One Dark Window
- First edition paperback cover
- Author: Rachel Gillig
- Cover artist: Lisa Marie Pompilio
- Language: English
- Genre: Romantic fantasy, gothic fiction
- Publisher: Orbit Books
- Publication date: September 27, 2022
- Publication place: United States
- Pages: 432
- ISBN: 9780316312585
- Followed by: Two Twisted Crowns

= One Dark Window =

2022 fantasy novel by Rachel Gillig

One Dark Window is a gothic romantic fantasy novel by American author Rachel Gillig. It was published by Orbit Books on September 27, 2022. It is Gillig's debut novel and the first book in the Shepherd King duology.

An unabridged audiobook narrated by Lisa Cordileone was released alongside the ebook and paperback editions.

== Background ==
When Gillig was drafting the novel, she got infected with COVID-19. She had to take a break from writing for a month due to brain fog caused by the infection.

== Synopsis ==
Elspeth Spindle has spent her life hiding her "infection" from the world at large. Infected children often manifest the ability to absorb power from the Providence Cards, twelve playing cards used to perform specific kinds of magic, and are put to death in the king's dungeons. Touching one card has led to a five-hundred-year-old spirit named Nightmare to take residence in Elspeth's mind and frequently control her body, growing stronger as Elspeth's health declines. After Nightmare helps her fight off a highwayman searching for her uncle's Providence Cards, the highwayman reveals himself to be the king's nephew, Ravyn Yew. Elspeth and Ravyn must collect all twelve cards before the solstice to cure their kingdom of the dark magic infecting it, and before the king kills Ravyn's infected younger brother and Nightmare completely takes over her body.

== Reception ==
The novel became popular on BookTok six months after it was published.

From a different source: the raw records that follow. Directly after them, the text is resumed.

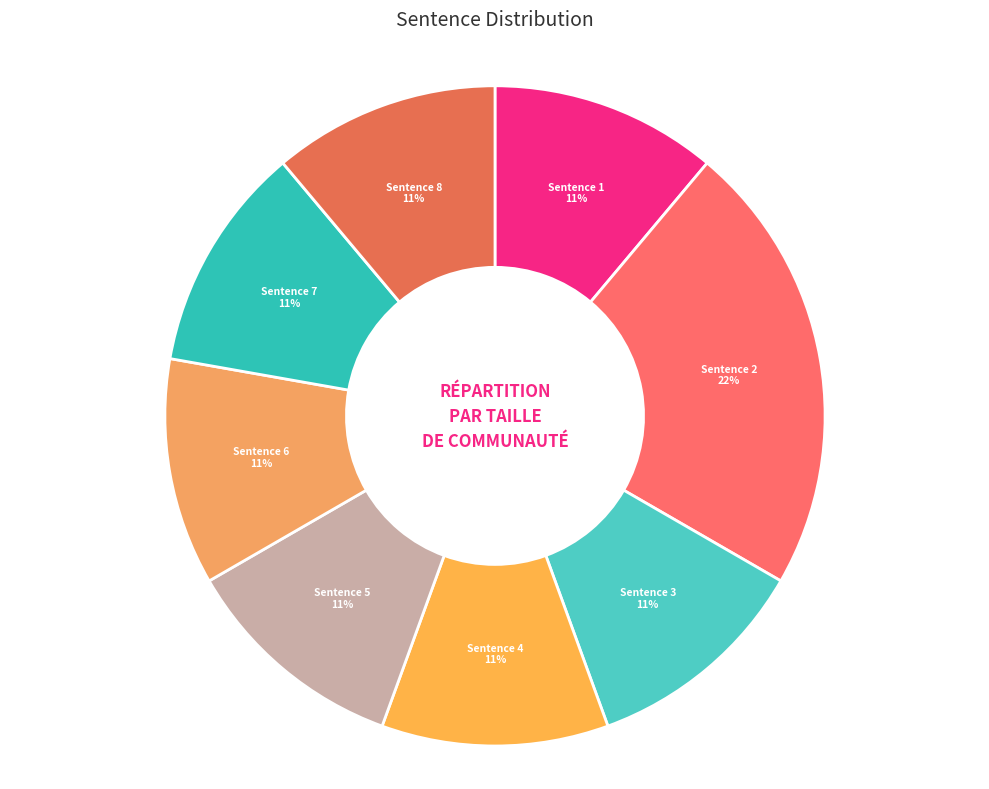

To the nearest percent, what percentage of the pie is Sentence 8?

11%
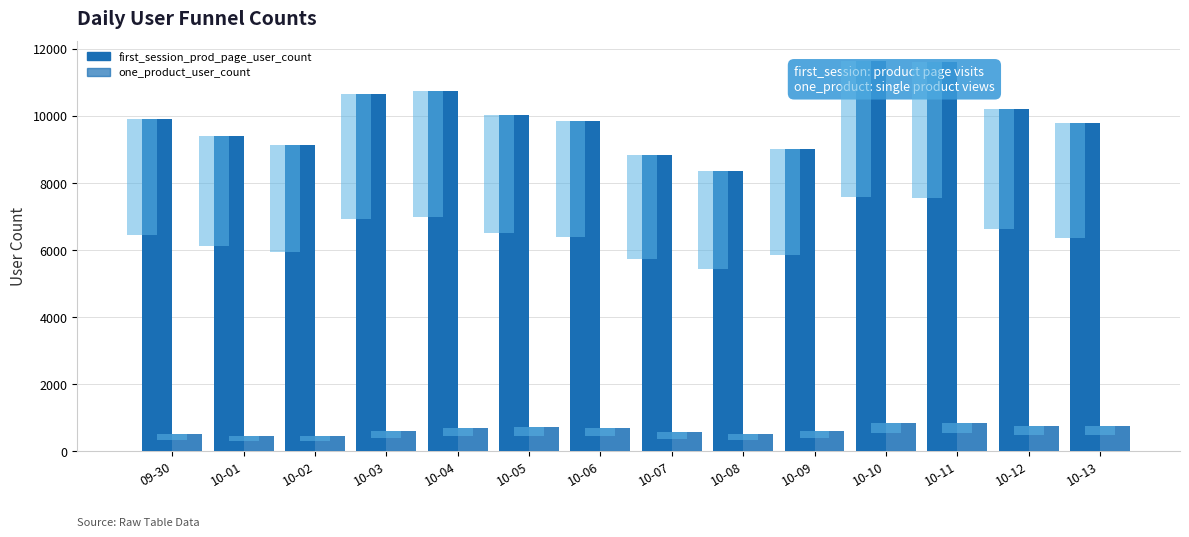

How many values in the first_session_prod_page_user_count series are below 9901?

7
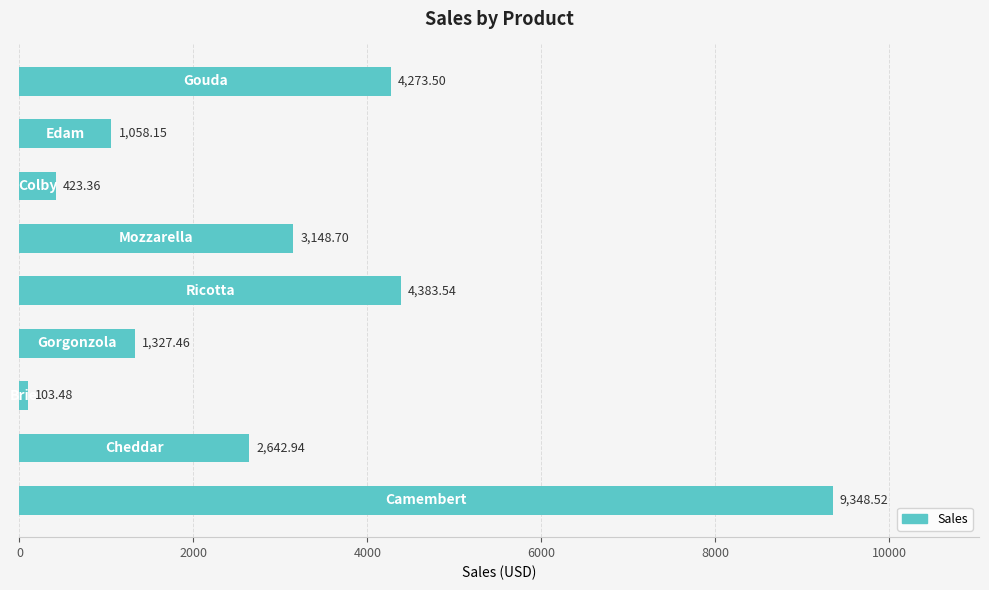

What is the difference between the second highest and second lowest values?

3960.2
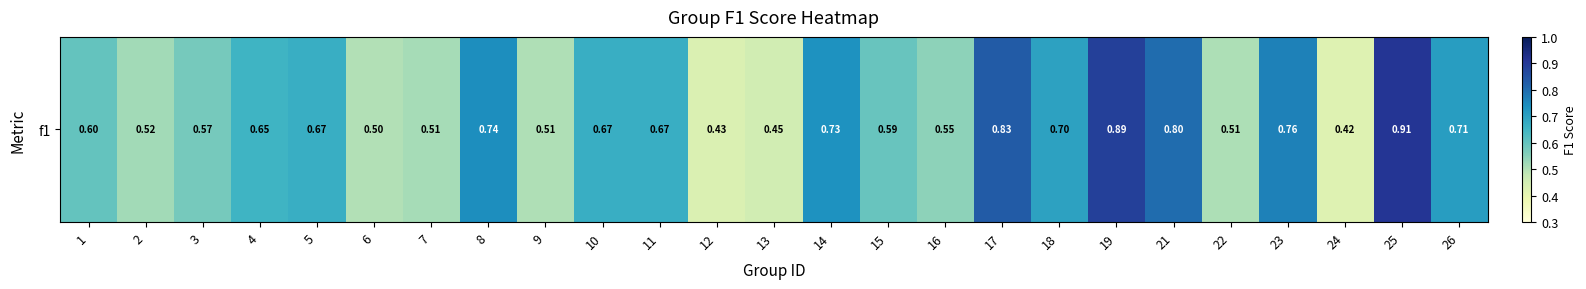

What value does the data have at 23?

0.8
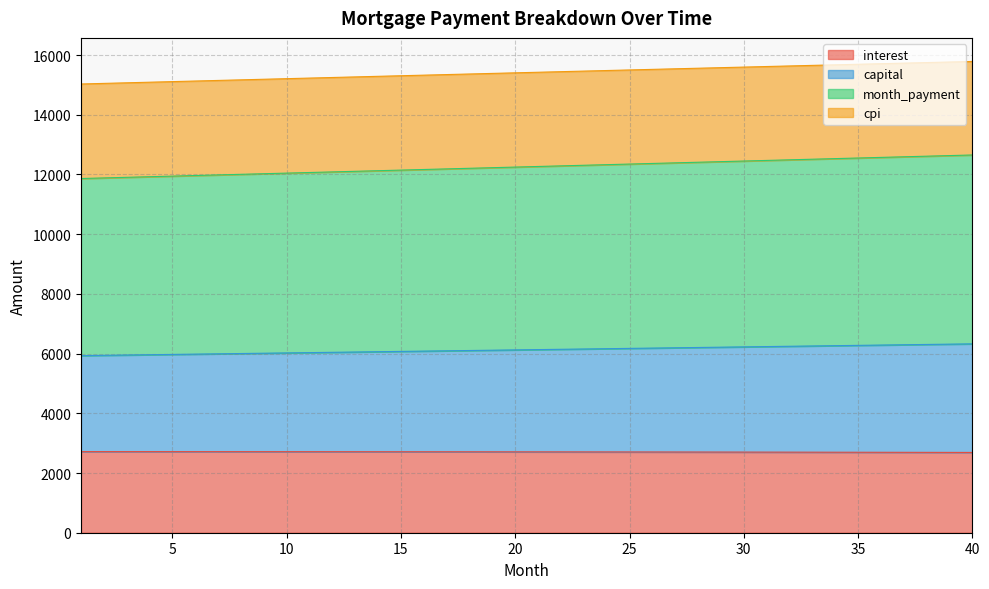

What are all the series names shown in the legend?

interest, capital, month_payment, cpi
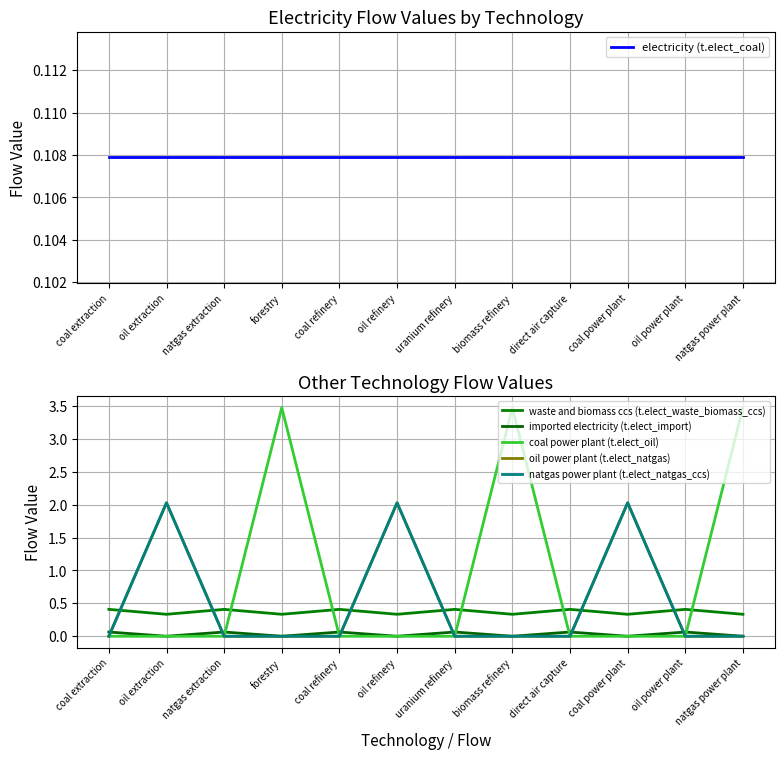

What is the total value across all series at biomass refinery?

3.9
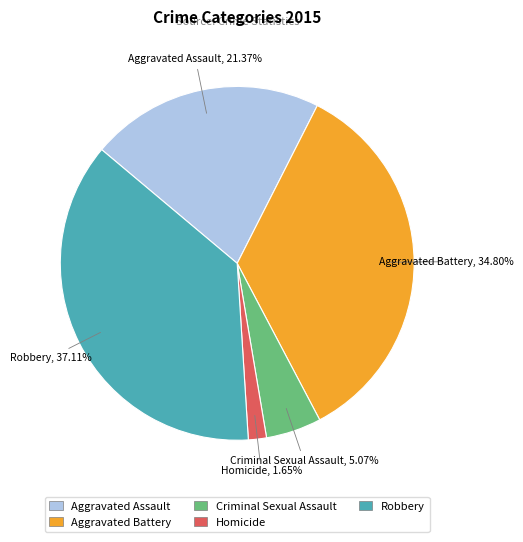

True or false: Homicide accounts for 2% of the total.

True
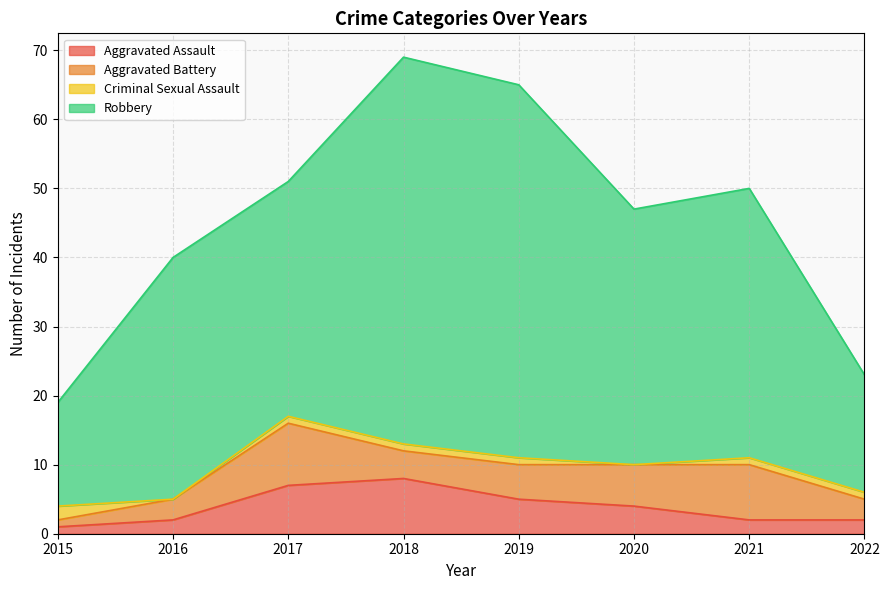

At which label does Robbery reach its minimum?

2015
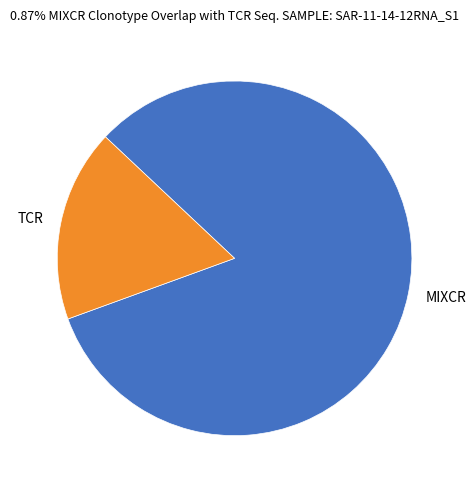

The MIXCR slice represents 82% of the pie. True or false?

True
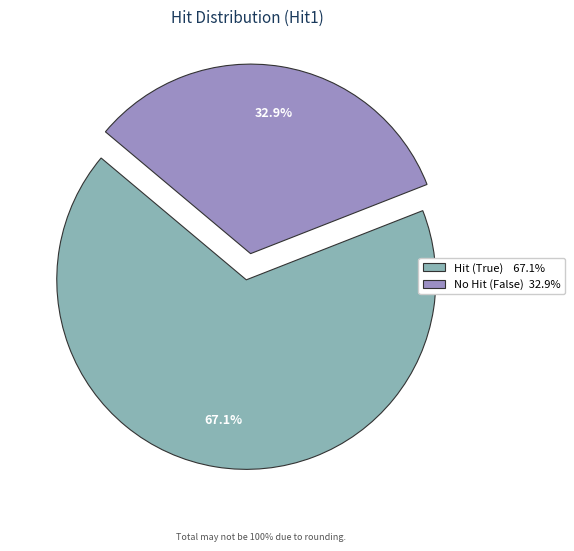

To the nearest percent, what is the difference between the largest and smallest slice percentages?

34%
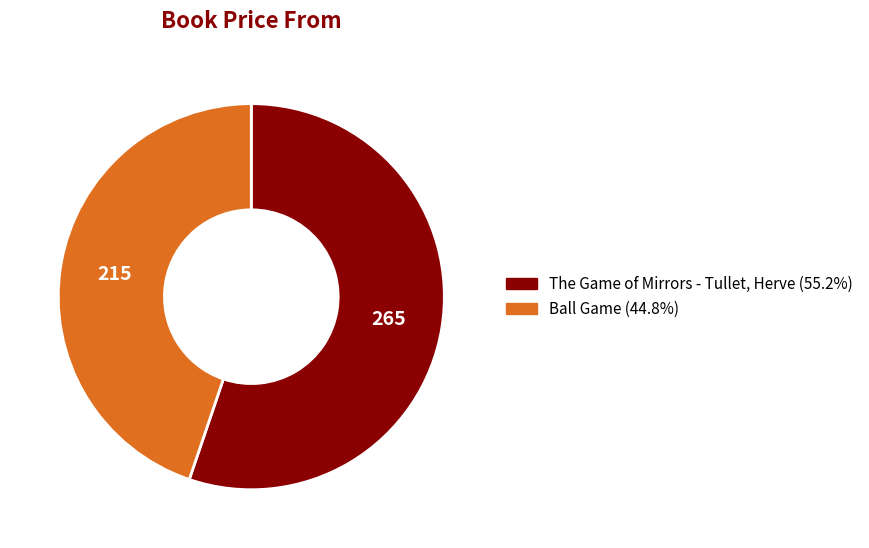

Which has a higher value, The Game of Mirrors - Tullet, Herve or Ball Game?

The Game of Mirrors - Tullet, Herve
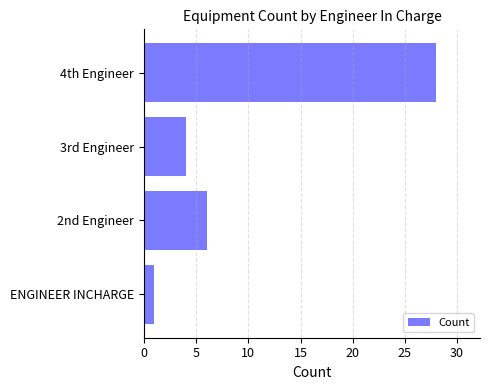

What is the minimum value shown in the chart?

1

Publishers Weekly praised the "steamy" romance between Elspeth and Ravyn, but criticized Nightmare's tendency for speaking in rhyming couplets as "inappropriately twee" and called the twist of Nightmare's true identity "entirely obvious". Archita Mittra of the Chicago Review of Books praised the novel's "evocative" prose and its "commendable" use of its magic system, but criticized its pacing, its "disappointing" cliffhanger ending, and its "predictable" romantic subplot that relies on tropes rather than genuine chemistry. Maxim M. Martineau of Reactor praised the novel's attention to the cost of magic.

== Sequel ==
A sequel titled Two Twisted Crowns was released in 2023. The two form the Shepherd King duology. It follows Elspeth and Ravyn as they attempt to gather the last of the Providence Cards known as the Twin Alders.